Un vínculo formado no por sangre, no por política…

Su mirada se desvió hacia nosotros.

—…sino por elección.

Un suave murmullo se extendió entre los invitados.

Mi corazón latía con fuerza.

El pulgar de Alvar acarició el dorso de mi mano.

Un gesto diminuto.

Un consuelo silencioso.

El sacerdote levantó un orbe de cristal; brillaba tenuemente, reaccionando a la magia en el aire…

o quizás reaccionando al caos en mi torrente sanguíneo.

—Gran Duque Alvar Regulfsson.

Leif Thorenvald.

Den un paso adelante.

Nos movimos al unísono.

Su capa se arrastraba como la noche misma.

Mi velo atrapando la luz del sol como la escarcha matutina.

El sacerdote se dirigió primero a Alvar.

—Gran Duque, por favor pronuncie sus votos.

***
[POV de Alvar—Los Votos]
La mano de Leif temblaba muy ligeramente en la mía.

Así que apreté mi agarre—suave, firme—anclándolo.

Anclándome a mí mismo.

Inhalé profundamente, encontrando sus ojos a través del suave velo.

Entonces hablé.

—Leif.

—Solo su nombre llenó mi pecho de calidez—.

En mi vida, he conocido la guerra.

El deber.

El silencio.

Interminables noches de insomnio.

He conocido la victoria…

y la soledad.

Los invitados exhalaron en silencio—algunos con simpatía, otros con asombro.

—Pero cuando entraste en mi mundo —continué, con voz firme—, todo cambió.

La respiración de Leif se entrecortó detrás del velo.

—Eras caos.

Luz.

Valentía insensata.

Honestidad exasperante.

Una calidez que no creía que se me permitiera sentir.

—Mi garganta se tensó, pero no vacilé—.

Me enseñaste…

que no estoy solo.

Que no necesito estarlo.

Sus ojos se agrandaron, brillantes.

—Juro protegerte—contra demonios, destino, reyes y el destino mismo.

Juro permanecer a tu lado—a través de tormentas, estaciones, y cualquier caos que arrastres a mi vida.

Juro amarte—en silencio o en voz alta, con fiereza o con ternura—como lo necesites.

Mi voz se suavizó.

—Y por último…

juro caminar contigo.

Porque en el momento en que diste un paso hacia mí…

supe que quería seguirte por el resto de mi vida.

Cayó un silencio tan profundo que se sentía sagrado.
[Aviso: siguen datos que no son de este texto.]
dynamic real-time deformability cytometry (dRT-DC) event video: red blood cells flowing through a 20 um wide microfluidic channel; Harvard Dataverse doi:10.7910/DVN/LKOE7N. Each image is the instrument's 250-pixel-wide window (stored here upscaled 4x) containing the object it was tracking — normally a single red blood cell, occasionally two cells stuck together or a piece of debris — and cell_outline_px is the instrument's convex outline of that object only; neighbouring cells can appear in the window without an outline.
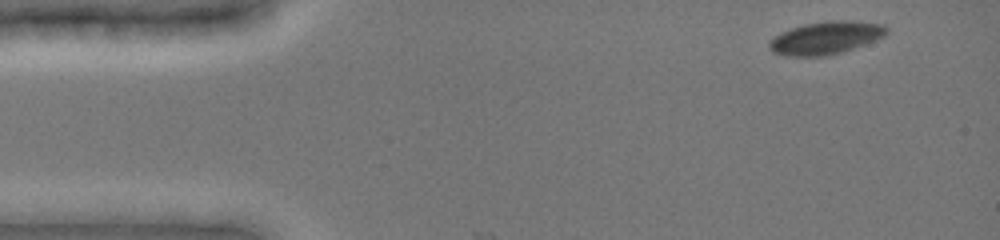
{"species": "common noctule bat (a hibernating species)", "species_latin": "Nyctalus noctula", "temperature_condition": "cold", "stored_images_in_passage": 3, "camera_frame_rate_fps": 3000, "um_per_image_px": 0.085, "animal": {"sex": "female", "body_mass_g": 19.0, "forearm_length_mm": 51.5}, "frame": {"image": 1, "passage_image": 1, "time_ms": 0.0, "image_size_px": [1000, 240], "cell_outline_px": [[888, 32], [884, 36], [864, 44], [840, 52], [824, 56], [784, 56], [772, 52], [768, 48], [768, 44], [780, 32], [804, 24], [832, 20], [844, 20], [884, 24], [888, 28]], "centroid_in_image_um": [70.17, 3.21], "position_along_channel_um": 14.8, "area_um2": 22.2}}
La mano de Leif tembló nuevamente—esta vez no por miedo, sino por emoción.

El sacerdote se volvió hacia él.

—Leif…

tus votos.

***
[POV de Leif — Mi Turno para Hablar (oh no)]
Mi garganta se sentía como si estuviera llena de chocolate caliente y pánico.

Todos estaban mirando.

Alvar estaba mirando.

De repente el velo se sentía tres tallas más pequeño.

Pero entonces…

Alvar apretó mi mano.

Solo una vez.

Y el mundo se estabilizó.

Tragué saliva y comencé.

—Alvar…

—Su nombre se sentía pesado.

Y cálido.

Y correcto—.

No fingiré que este camino fue fácil cuando se trata de ti.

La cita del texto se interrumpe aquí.